Required action. Reproduce every line from the first one down through the line containing "What position from the right is Teutopolis", both included, with no changes.
(Data in this exercise Opens)
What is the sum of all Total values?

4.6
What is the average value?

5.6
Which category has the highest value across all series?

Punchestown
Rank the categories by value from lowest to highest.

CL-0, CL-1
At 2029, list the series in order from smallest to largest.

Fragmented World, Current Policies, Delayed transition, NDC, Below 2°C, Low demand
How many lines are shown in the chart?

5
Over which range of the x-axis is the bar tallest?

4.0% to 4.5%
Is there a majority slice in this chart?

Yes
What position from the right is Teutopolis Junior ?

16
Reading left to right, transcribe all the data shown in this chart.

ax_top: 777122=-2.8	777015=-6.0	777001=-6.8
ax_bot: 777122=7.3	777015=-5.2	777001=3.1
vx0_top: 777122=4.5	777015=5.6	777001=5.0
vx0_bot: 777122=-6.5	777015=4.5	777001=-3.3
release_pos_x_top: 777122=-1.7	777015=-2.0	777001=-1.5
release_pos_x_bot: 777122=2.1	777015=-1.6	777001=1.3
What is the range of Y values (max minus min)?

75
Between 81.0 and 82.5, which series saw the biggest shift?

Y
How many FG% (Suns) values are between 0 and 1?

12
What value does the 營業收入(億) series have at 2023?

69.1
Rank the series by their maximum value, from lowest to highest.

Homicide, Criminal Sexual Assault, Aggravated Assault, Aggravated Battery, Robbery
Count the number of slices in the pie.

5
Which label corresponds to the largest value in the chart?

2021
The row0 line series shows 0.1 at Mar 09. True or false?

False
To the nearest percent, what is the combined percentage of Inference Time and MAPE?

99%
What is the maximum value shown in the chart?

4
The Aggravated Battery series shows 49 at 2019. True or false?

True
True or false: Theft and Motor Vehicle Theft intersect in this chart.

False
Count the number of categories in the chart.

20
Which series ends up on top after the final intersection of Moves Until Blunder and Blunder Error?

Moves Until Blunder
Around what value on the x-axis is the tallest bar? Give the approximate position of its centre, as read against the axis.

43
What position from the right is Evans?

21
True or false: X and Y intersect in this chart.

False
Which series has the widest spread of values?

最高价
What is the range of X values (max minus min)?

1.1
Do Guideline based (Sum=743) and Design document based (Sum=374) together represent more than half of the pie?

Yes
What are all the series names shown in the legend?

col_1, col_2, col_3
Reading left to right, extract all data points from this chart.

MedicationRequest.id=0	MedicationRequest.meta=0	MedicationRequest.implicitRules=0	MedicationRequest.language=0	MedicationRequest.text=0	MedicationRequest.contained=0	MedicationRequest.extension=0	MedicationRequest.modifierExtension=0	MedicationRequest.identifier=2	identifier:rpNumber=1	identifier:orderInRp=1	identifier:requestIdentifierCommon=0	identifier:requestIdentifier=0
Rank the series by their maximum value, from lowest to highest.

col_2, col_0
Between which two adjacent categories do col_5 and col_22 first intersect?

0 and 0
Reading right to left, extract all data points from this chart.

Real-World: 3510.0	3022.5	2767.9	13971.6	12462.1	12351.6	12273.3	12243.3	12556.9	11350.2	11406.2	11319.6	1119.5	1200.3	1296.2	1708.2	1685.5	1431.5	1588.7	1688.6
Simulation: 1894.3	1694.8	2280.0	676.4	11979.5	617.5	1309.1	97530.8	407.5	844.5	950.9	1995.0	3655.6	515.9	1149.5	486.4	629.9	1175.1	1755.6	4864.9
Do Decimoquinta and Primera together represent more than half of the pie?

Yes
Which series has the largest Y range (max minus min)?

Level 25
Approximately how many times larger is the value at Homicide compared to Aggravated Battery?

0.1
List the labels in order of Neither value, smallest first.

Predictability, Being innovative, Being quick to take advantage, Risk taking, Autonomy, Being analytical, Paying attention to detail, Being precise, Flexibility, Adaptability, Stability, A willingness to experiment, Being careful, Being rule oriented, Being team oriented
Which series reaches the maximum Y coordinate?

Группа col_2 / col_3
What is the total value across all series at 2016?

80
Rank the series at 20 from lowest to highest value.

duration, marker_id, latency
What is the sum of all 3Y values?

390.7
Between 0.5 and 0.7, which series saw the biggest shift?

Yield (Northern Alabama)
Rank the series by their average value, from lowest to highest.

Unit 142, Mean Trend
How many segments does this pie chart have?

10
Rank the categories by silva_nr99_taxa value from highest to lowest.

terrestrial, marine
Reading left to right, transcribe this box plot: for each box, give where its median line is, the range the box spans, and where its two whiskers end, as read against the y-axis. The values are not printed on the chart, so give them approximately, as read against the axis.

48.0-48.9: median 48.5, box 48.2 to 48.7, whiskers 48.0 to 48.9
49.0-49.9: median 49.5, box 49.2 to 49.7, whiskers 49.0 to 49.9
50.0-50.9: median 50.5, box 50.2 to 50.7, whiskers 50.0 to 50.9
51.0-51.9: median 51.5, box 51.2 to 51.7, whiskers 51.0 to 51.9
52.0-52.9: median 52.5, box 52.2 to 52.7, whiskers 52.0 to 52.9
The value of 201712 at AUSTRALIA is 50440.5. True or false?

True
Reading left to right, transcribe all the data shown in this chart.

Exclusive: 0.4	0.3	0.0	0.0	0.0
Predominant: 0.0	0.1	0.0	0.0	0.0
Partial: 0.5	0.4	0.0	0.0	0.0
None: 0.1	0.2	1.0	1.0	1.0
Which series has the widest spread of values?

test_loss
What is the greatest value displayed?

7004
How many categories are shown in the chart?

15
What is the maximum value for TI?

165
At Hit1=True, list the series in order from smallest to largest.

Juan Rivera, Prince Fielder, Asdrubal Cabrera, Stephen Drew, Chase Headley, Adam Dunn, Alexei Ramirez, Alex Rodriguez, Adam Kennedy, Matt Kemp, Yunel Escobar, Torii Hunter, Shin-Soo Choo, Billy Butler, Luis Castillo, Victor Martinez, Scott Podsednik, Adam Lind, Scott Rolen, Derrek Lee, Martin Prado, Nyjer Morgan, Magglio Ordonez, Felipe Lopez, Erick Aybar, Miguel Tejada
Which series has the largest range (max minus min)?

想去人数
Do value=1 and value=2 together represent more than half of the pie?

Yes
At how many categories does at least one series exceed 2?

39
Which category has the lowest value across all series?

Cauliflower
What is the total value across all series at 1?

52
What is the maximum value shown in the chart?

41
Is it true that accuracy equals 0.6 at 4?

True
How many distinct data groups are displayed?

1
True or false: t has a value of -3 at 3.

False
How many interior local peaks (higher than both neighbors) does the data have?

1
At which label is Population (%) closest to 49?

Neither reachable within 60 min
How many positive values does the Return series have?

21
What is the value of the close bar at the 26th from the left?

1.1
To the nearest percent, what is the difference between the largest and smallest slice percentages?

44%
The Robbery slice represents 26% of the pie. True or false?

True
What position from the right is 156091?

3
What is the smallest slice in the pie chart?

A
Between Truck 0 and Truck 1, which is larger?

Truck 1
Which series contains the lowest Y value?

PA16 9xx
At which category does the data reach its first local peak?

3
(Data in this exercise Closes)
Worked solution.
What is the sum of all Total values?

4.6
What is the average value?

5.6
Which category has the highest value across all series?

Punchestown
Rank the categories by value from lowest to highest.

CL-0, CL-1
At 2029, list the series in order from smallest to largest.

Fragmented World, Current Policies, Delayed transition, NDC, Below 2°C, Low demand
How many lines are shown in the chart?

5
Over which range of the x-axis is the bar tallest?

4.0% to 4.5%
Is there a majority slice in this chart?

Yes
What position from the right is Teutopolis Junior ?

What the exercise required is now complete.